The usual experience people have with teaching Haskell and Scheme is that it's actually easier for people without prior programming experience! Colleges starting with either of these languages use them partly to level the playing field, and it seems to have worked reasonably well.

Besides, C and especially C++ are both very difficult to pick up. This hadn't stopped them from being people's first languages and becoming extremely popular. There's definitely much more to the equation, and I think the perceived difficulty of learning is both less important and less pronounced many people believe.

For a few years I got to watch a lot of novices and young programmers come to grips with various topics/programs together while I was helping out with a CS summer camp for prospective students at university. One year I was involved we used Pascal, another year we used JavaScript, but for a number of years, we used... Prolog!

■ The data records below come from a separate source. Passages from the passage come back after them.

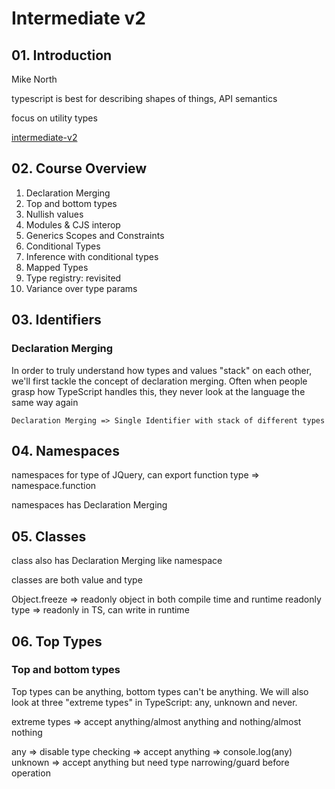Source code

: # Intermediate v2

## 01. Introduction

Mike North

typescript is best for describing shapes of things, API semantics

focus on utility types

[intermediate-v2](https://www.typescript-training.com/course/intermediate-v2)

## 02. Course Overview

1. Declaration Merging
2. Top and bottom types
3. Nullish values
4. Modules & CJS interop
5. Generics Scopes and Constraints
6. Conditional Types
7. Inference with conditional types
8. Mapped Types
9. Type registry: revisited
10. Variance over type params

## 03. Identifiers

### Declaration Merging

In order to truly understand how types and values "stack" on each other, we'll first tackle the concept of declaration merging. Often when people grasp how TypeScript handles this, they never look at the language the same way again

`Declaration Merging => Single Identifier with stack of different types`

## 04. Namespaces

namespaces for type of JQuery, can export function type => namespace.function

namespaces has Declaration Merging

## 05. Classes

class also has Declaration Merging like namespace

classes are both value and type

Object.freeze => readonly object in both compile time and runtime
readonly type => readonly in TS, can write in runtime

## 06. Top Types

### Top and bottom types

Top types can be anything, bottom types can't be anything. We will also look at three "extreme types" in TypeScript: any, unknown and never.

extreme types => accept anything/almost anything and nothing/almost nothing

any => disable type checking => accept anything => console.log(any)
unknown => accept anything but need type narrowing/guard before operation
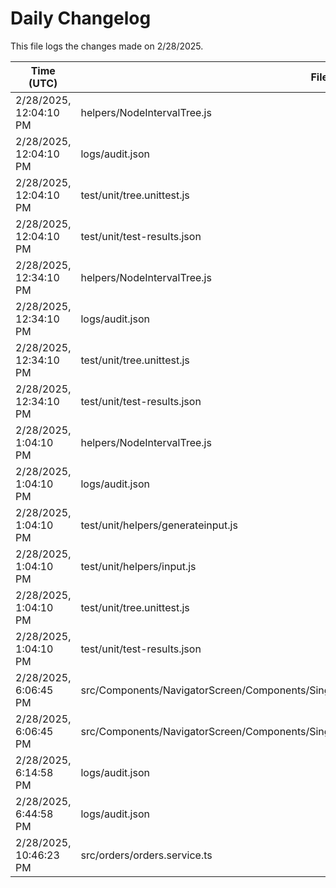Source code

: # Daily Changelog

This file logs the changes made on 2/28/2025.

| Time (UTC)             | Files Modified                    | Changes (Addition/Deletion) |
|------------------------|-----------------------------------|-----------------------------|
| 2/28/2025, 12:04:10 PM | helpers/NodeIntervalTree.js | 18 Additions & 14 Deletions |
| 2/28/2025, 12:04:10 PM | logs/audit.json | 5 Additions & 5 Deletions |
| 2/28/2025, 12:04:10 PM | test/unit/tree.unittest.js | 10 Additions & 9 Deletions |
| 2/28/2025, 12:04:10 PM | test/unit/test-results.json | 0 Additions & 0 Deletions |
| 2/28/2025, 12:34:10 PM | helpers/NodeIntervalTree.js | 22 Additions & 12 Deletions|
| 2/28/2025, 12:34:10 PM | logs/audit.json | 5 Additions & 5 Deletions|
| 2/28/2025, 12:34:10 PM | test/unit/tree.unittest.js | 2 Additions & 1 Deletions|
| 2/28/2025, 12:34:10 PM | test/unit/test-results.json | 0 Additions & 0 Deletions|
| 2/28/2025, 1:04:10 PM | helpers/NodeIntervalTree.js | 5 Additions & 10 Deletions|
| 2/28/2025, 1:04:10 PM | logs/audit.json | 5 Additions & 5 Deletions|
| 2/28/2025, 1:04:10 PM | test/unit/helpers/generateinput.js | 1 Additions & 1 Deletions|
| 2/28/2025, 1:04:10 PM | test/unit/helpers/input.js | 5150 Additions & 671 Deletions|
| 2/28/2025, 1:04:10 PM | test/unit/tree.unittest.js | 10 Additions & 9 Deletions|
| 2/28/2025, 1:04:10 PM | test/unit/test-results.json | 0 Additions & 0 Deletions|
| 2/28/2025, 6:06:45 PM | src/Components/NavigatorScreen/Components/SingleMRCard/CardBodyNoImageRed/CardBodyNoImageRed.js | 1 Additions & 1 Deletions|
| 2/28/2025, 6:06:45 PM | src/Components/NavigatorScreen/Components/SingleMRCard/CardBodyRed/CardBodyRed.js | 1 Additions & 1 Deletions|
| 2/28/2025, 6:14:58 PM | logs/audit.json | 5 Additions & 5 Deletions|
| 2/28/2025, 6:44:58 PM | logs/audit.json | 5 Additions & 5 Deletions|
| 2/28/2025, 10:46:23 PM | src/orders/orders.service.ts | 1 Additions & 1 Deletions|
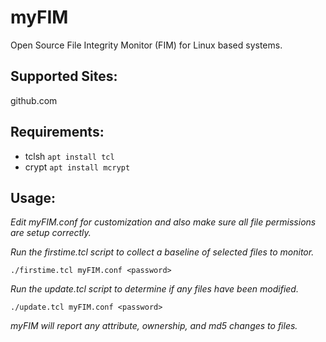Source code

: # myFIM
Open Source File Integrity Monitor (FIM) for Linux based systems.

## Supported Sites:
github.com

## Requirements:
- tclsh `apt install tcl`
- crypt `apt install mcrypt`

## Usage:
*Edit myFIM.conf for customization and also make sure all file permissions are setup correctly.*

*Run the firstime.tcl script to collect a baseline of selected files to monitor.*

  `./firstime.tcl myFIM.conf <password>`
  
*Run the update.tcl script to determine if any files have been modified.*

  `./update.tcl myFIM.conf <password>`
  
*myFIM will report any attribute, ownership, and md5 changes to files.*
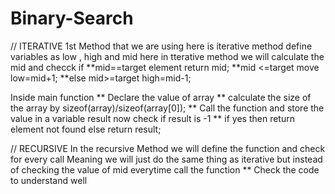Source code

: # Binary-Search

// ITERATIVE
1st Method that we are using here is iterative method
define variables as low , high and mid 
here in tterative method we will calculate the mid and checck if
**mid==target element return mid;
**mid <=target move low=mid+1;
**else mid>=target high=mid-1;

Inside main function 
** Declare the value of array
** calculate the size of the array by sizeof(array)/sizeof(array[0]);
** Call the function and store the value in a variable result now check if result is -1 
** if yes then return element not found 
  else return result;


// RECURSIVE 
In the recursive Method we will define the function and check for every call 
Meaning we will just do the same thing as iterative but instead of checking the value of mid everytime call the function 
** Check the code to understand well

This was done partly because prospective CS students often already knew Pascal, JS, or both -- putting the curriculum in a lesser-known language provided some extra incentive for those looking to stretch themselves.

The other thing, though, is that it seemed to put our smart but novice students on more equal footing with our students who already knew how to program. That is, though Prolog was arguably "harder", our novices seemed to keep up.

I suspect that Prolog isn't really harder, it just requires some thinking on an orthogonal axis to more common languages. Most of us don't get much practice on that axis, so writing programs in it is difficult.

The same thing may well be true of Haskell and Lisp.